5.03 Stimulants (Types, Intoxication, and Withdrawal)
Psychiatry review for the USMLE Step 1 Exam.
- Stimulants increase CNS activity and activate the sympathetic nervous system.
- They can block reuptake of neurotransmitters or stimulate their release.
- Intoxication symptoms include agitation, dilated pupils, sweating, euphoria, hallucinations, and increased norepinephrine, epinephrine, dopamine, and serotonin levels.
- Prescribed stimulants: amphetamine, dextroamphetamine, and methylphenidate (used for ADHD).
- Recreational stimulants: methamphetamine, cocaine, MDMA, nicotine, and caffeine.
- Cocaine blocks reuptake of norepinephrine, epinephrine, and dopamine, and can cause hallucinations, paranoia, chest pain, and potentially cardiac death.

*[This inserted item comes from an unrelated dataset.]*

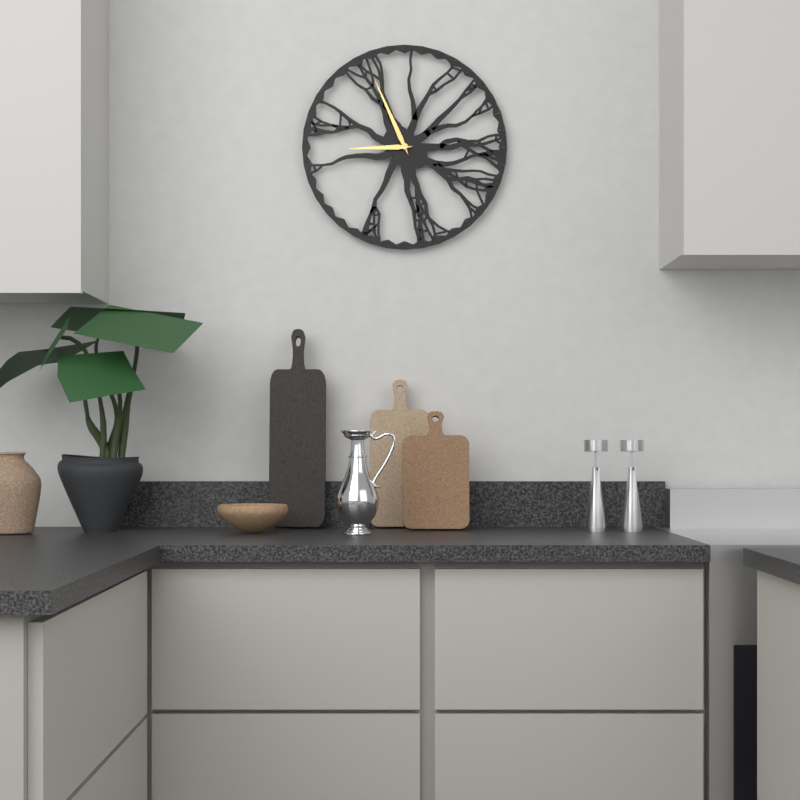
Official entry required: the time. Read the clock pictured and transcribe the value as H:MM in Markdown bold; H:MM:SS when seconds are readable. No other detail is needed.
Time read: **8:56**
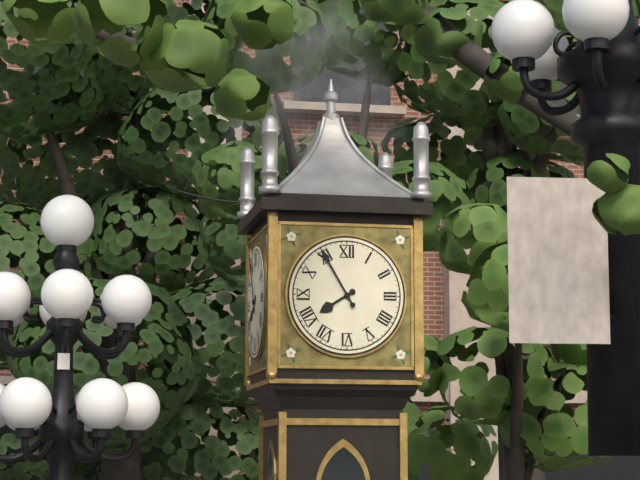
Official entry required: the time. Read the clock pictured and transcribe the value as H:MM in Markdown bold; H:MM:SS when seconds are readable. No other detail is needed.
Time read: **7:55**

- Methamphetamine can cause tactile hallucinations where patients feel like bugs are crawling on their skin.
- MDMA can induce feelings of connectedness, heightened emotions, and hallucinations.
- Withdrawal from stimulants, particularly cocaine and methamphetamine, is characterized by depression, headache, malaise, fatigue, hypersomnolence, anhedonia, constricted pupils, vivid dreams, and flu-like symptoms.
- Withdrawal symptoms are opposite to the effects experienced during intoxication.